My wife and I are leading a LOVESTRONG Marriage retreat at St. Matthew’s Catholic Church here in San Antonio. Our Spiritual Mentor, Ms. Tina Guerra, recently made a comment that resonated with me.
When discussing a topic related to problematic actions and behaviors in a marriage, she said … “We have the option to change them or repeat them.”
Simple But Hard
Over the years, I’ve learned that the simplest advice is often the most difficult to follow. As Tina noted here, if what we are doing right now is counterproductive to helping our relationship, we have the choice to do something else.
That’s the problem! For many people, especially me, pride can get in the way. I’m aware of the right thing to do, but I fail to do anything about it.
Thinking We Are Right
A few months ago, I was assigned to a work initiative with a project manager, Steve, who thought everything he said was 100% right.
Let me share a bit of a conversation he had with an SME (Les) during a status meeting:
STEVE: “So, Les … What do you think we should do with the new technology available to manage this database?”
LES: “Based on the research my team has done, we believe there are too many unknown variables. At this stage of the game, it’s probably best to use the proven application on the market, as this will help us control our risk.”
STEVE: “That might be right, Les, but this cool technology can be a game-changer. We should give it a try.”
LES: “I’m sure it can be a game-changer, but the issue here is we did not budget for it. Further, no one on our team knows how to use it.”
STEVE: “I think you are being a bit negative here, Les. My recommendation is we go with it, and your team needs to find a way to make it a reality.”
Living Alone on an Island
As illustrated with this example, Steve really does not care what Les is saying. He asked the question about the new technology even though he had already decided what to do.
When I officiated Div. I men’s collegiate basketball, one of my supervisor’s would often give the following advice before we walked onto the floor: “Don’t referee like you are living alone on an island.”
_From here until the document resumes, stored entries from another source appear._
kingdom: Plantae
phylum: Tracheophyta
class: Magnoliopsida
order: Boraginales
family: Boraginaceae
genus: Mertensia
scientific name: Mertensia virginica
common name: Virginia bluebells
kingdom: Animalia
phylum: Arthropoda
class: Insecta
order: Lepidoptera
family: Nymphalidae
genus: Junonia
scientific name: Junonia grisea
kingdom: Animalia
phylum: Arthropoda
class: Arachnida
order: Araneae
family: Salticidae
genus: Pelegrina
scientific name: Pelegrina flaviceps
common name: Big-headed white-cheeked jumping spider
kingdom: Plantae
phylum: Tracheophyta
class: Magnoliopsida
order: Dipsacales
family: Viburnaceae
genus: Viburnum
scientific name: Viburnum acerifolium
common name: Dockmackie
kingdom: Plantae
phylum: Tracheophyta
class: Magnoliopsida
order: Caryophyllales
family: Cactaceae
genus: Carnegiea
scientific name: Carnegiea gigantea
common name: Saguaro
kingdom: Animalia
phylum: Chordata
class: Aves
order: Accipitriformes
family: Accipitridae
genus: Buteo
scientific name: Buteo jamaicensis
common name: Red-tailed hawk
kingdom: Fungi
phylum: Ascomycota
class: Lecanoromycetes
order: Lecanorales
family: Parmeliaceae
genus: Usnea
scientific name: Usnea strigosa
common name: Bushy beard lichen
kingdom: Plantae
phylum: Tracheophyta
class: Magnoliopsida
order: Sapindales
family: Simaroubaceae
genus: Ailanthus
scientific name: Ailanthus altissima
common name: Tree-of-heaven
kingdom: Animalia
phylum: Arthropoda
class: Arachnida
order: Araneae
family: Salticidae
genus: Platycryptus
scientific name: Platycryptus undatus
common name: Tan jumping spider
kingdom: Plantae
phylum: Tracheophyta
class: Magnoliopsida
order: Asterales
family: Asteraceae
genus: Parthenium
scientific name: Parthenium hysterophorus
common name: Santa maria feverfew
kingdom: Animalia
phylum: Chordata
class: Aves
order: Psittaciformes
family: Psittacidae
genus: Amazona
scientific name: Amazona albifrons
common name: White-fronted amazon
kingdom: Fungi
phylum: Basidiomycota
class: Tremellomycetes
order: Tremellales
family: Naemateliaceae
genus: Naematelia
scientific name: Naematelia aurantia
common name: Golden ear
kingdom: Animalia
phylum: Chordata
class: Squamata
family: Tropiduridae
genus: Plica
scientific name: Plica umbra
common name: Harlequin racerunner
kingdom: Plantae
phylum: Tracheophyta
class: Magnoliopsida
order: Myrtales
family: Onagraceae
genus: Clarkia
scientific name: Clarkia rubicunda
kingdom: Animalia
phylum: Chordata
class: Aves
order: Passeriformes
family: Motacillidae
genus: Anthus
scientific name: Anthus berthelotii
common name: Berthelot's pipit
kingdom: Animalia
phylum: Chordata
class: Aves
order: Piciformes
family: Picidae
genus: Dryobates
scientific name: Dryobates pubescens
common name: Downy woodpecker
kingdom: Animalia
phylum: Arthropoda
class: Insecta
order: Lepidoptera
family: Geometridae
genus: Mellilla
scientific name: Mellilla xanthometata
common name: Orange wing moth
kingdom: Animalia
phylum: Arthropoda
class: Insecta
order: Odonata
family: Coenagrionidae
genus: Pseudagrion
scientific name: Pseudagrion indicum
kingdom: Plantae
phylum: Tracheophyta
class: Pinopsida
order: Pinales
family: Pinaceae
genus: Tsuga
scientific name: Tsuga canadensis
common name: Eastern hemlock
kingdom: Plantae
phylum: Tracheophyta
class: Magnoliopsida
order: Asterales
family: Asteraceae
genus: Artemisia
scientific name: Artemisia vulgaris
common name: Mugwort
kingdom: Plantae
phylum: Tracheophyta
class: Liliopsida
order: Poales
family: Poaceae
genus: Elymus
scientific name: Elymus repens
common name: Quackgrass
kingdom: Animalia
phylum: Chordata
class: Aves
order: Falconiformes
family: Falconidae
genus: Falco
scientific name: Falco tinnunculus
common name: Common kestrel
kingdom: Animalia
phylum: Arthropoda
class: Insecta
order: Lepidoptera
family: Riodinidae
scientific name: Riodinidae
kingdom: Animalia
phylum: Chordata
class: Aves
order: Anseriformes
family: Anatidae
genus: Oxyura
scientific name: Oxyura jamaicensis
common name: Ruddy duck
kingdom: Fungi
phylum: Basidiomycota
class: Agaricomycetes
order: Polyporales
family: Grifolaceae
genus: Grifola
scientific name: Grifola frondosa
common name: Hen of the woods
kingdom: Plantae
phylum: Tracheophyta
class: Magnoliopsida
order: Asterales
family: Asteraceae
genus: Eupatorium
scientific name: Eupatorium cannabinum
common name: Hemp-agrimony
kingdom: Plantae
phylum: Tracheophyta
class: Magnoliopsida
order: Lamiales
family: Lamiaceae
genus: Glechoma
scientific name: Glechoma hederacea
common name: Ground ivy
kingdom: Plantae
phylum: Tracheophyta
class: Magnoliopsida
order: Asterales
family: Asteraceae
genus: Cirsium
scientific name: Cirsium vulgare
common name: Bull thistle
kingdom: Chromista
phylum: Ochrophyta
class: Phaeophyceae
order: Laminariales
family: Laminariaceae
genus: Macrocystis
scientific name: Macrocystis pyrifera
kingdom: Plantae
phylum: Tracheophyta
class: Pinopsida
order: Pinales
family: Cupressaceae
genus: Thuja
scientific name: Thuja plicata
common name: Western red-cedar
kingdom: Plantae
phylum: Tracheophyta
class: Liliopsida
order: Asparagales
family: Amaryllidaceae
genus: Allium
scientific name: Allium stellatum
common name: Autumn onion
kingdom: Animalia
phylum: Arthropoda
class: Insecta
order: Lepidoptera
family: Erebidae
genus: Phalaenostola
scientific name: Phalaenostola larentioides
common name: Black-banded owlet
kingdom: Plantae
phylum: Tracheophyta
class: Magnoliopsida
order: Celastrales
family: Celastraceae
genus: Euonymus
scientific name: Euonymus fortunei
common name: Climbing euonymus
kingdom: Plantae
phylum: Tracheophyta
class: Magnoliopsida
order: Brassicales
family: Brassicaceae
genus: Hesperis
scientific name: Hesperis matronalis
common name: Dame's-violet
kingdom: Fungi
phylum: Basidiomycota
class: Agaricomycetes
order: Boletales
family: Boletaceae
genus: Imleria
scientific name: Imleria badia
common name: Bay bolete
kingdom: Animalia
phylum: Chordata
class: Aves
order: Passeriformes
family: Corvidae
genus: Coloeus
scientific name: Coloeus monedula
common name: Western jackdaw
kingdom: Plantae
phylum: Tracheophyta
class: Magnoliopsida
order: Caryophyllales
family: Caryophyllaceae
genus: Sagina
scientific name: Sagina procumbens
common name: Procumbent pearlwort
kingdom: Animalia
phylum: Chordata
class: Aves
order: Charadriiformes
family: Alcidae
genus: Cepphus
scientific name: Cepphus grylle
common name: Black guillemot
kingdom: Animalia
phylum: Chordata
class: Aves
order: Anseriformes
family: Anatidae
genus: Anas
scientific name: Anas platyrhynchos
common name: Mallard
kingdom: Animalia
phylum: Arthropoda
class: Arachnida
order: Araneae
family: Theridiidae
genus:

He meant that all three referees must be on the same page. We need to make sure we call a consistent game.
Steve is clearly living all by himself on an island, and he is unwilling to consider other perspectives. The more he listens to himself, the more he feels 100% right.
Start with Humility
Honest change begins with humility.
I’ve known that admitting my faults and showing vulnerability is the right thing to do. However, I was hard-headed for many years (i.e., decades), and it was more pleasurable to try to prove my point … I was right, and the other person was wrong!
Today, I am far less concerned about being right. Instead, I am practicing Tina’s advice and changing my behaviors.
There are times when others might believe they got the best of me, but winning these trivial matters is no longer important to me.